→ **Task data**
━━━━━━━━
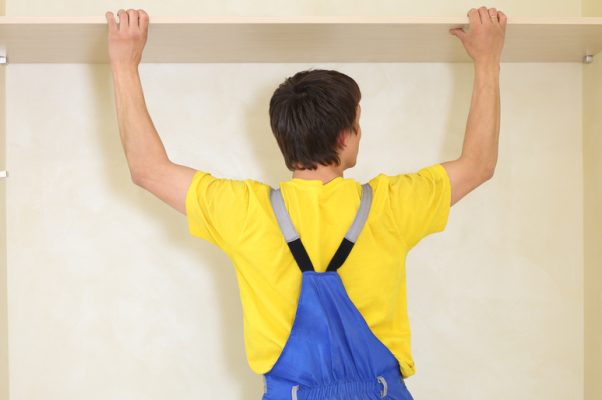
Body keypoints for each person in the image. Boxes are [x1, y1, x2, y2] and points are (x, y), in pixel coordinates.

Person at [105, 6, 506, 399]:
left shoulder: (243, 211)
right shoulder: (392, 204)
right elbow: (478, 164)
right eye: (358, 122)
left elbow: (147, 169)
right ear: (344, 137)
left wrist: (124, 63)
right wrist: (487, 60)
━━━━━━━━
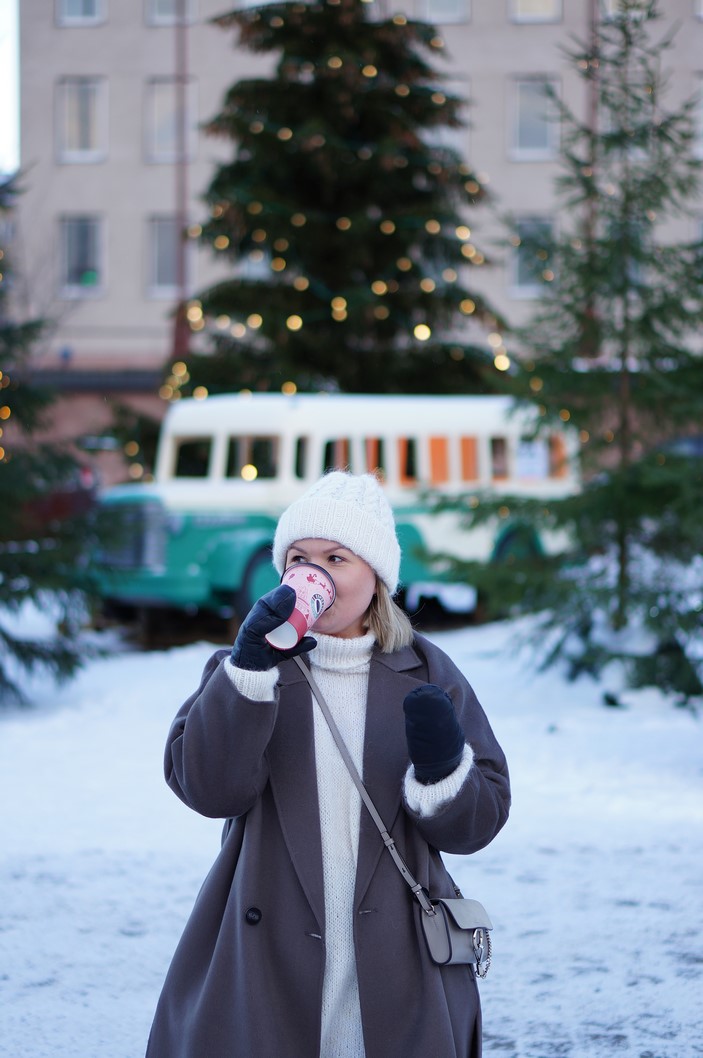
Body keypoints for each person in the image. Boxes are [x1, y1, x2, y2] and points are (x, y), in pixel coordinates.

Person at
━━━━━━━━
→ **Task**
Everything from the line containing "right elbow: (478, 164)" through the line containing "right wrist: (487, 60)" in the material above should be retyped exactly, both ends included, and nothing more.

→ **Solution to this exercise**
right elbow: (478, 164)
right eye: (358, 122)
left elbow: (147, 169)
right ear: (344, 137)
left wrist: (124, 63)
right wrist: (487, 60)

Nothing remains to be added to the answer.